Friday 28 April 2017

How To Move On From Friends



Friendships don't always last forever. I talked about the 10 Signs Your Friendship is Fading,  but what happens after it's faded? How do you move on? You used to do everything with someone and they were part of your schedule, what do you fill it with? Maybe your situation isn't that deep and the 'friend' you want to move on from is and was not your best friend. You may just have a friend you don't want to be around anymore but you don't know how to take that first step. Detaching yourself from people you know is not always easy but sometimes it is necessary. Let's go through the steps together.


Make a Pros and Cons List

I'm sure you are all familiar with a 'pros and Cons List' right?

1. Take a paper and draw a vertical line down the middle.
2. Write the heading on one side 'Pros' and the other side 'Cons'.
3. On the Pros side of the page, think of all the good things about the relationship/person and list them.
4. On the Cons side, think of all the bad things about the relationship/person and list them.
5. Make sure you aren't being biased because of your current emotions.
6. See which has more and if the pros side has more, It means that the person is mostly good and you should not ditch them
buuuut if the Cons side is more, it's probably time to start moving on.

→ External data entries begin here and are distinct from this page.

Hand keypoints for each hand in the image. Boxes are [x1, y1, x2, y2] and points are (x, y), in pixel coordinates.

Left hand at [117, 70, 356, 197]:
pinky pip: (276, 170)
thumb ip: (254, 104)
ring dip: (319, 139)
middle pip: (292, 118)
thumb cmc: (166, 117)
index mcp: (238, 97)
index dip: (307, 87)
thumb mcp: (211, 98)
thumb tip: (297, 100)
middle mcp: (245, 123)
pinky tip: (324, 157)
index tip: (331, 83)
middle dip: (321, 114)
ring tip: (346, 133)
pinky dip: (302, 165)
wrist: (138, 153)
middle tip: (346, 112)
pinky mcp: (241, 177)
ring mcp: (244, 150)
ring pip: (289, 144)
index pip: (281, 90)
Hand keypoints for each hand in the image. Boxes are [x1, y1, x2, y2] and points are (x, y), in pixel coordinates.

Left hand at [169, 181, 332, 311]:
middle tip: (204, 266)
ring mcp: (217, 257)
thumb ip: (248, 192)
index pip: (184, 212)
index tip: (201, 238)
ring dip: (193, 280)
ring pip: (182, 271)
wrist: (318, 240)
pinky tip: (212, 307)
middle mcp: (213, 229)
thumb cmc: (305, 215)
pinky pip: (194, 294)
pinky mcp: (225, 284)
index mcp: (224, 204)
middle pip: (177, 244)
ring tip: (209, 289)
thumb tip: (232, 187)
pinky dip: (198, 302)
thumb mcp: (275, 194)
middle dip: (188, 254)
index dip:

Some don't believe these help, some say they're great and I say they can be helpful at times like these ones.  Before being haste, you have to make sure you are not letting goof someone valuable in your life because of a fight or minor rough patch. Making a pros and cons list puts the person you're thinking about leaving into full perspective. You will be able to weigh the odds and see if the change is actually needed or not.

Understand Why

If you're at this second step, it means that the person/relationship had more Cons (bad things) about them/it and you need to pursue the steps towards change.You need to be clear with yourself about "Why" you are detaching from this person. Write it down or even talk to yourself (or a teddy) to make sure you know why you are moving on from this friend. This helps you to go forward without any doubts or second-guessing. It also prepares you for the case of a confrontation from that friend, you will be clear thus confident about why you don't want to be their friend anymore. Ask yourself questions you feel they or anyone else might ask, then answer them. Once you feel like your emotions and reasons are clear to you, you will be more prepared.

Prepare Yourself

Don't let the aftermath of your change take you by surprise, be prepared for the change you're making. For example:
 If you used to walk to school with this friend every day, make peace with walking alone or find some other person to accompany you beforehand.
 If you lunch with this friend at work breaks/school break, find another place to eat beforehand. 
Basically: Fill their vacancy to the very last detail so you won't second guess yourself, or be ambushed by all the change. Also, if this friend is prone to certain behaviors e.g. temper, gossip...etc prepare yourself for their worst, and know that you can't  keep being their friend in fear of it. After all, they're just a person like you.

Distance Yourself

Even landlords provide you with an eviction notice, and this is yours to that friend. Though it may hurt them to see you distancing yourself, it is better than a sudden end to a friendship with no indication. Depending on the situation, some friendship break-ups are allowed to be instant in the cases like: Gossiping friend, toxic friend, thief friend...etc. But if your friends only crime is that you two aren't vibing anymore and argue like a complicated couple, it may be fair to give them a little sign with distancing yourself before completely letting go.

If Needed, Confront them


I emphasize on "If needed". Not all friendship break-ups need confrontation, sometimes the explanation is in the air and saying it out loud only makes noise. Some things are better left unsaid but there are some cases when a confrontation and closure is healthy. It may be a best friend who has been gossiping about you and you want to let them know you know, that's why you don't want them in your life anymore. It may be a friend with a habit of putting you down, you have told them it bothers you and they have continued and you want to let them know that they won't be bothering you anymore. At times confrontation is needed, but avoid any unnecessary drama by all means.

Don't Let Yourself Be Pulled Back


Just like a romantic relationship, some friends have a way of always trying to pull back what they have taken for granted or hurt, only to do the same thing again. You can forgive them (Read on Why Should You Forgive) but that does not mean that they get to come back into the front row of your life. Accept apologies but do not accept invites back to the hole you have just dug yourself out of.

Spend Some Quality Time With You :)


Be your own best friend for a change. Why not? Your joy of the present should not be solely based on which friend is around, be your own friend and enjoy things around you with yourself. People are often scared to be seen on their own or do things on their own, running away from that irritating label "lonely", but you cannot constantly live by the opinions of others and think you are actually living. Go to a park and take a walk on your own, go to a movie on your own, how about a table for one?. Letting yourself be your own best friend will make you a better friend to others too.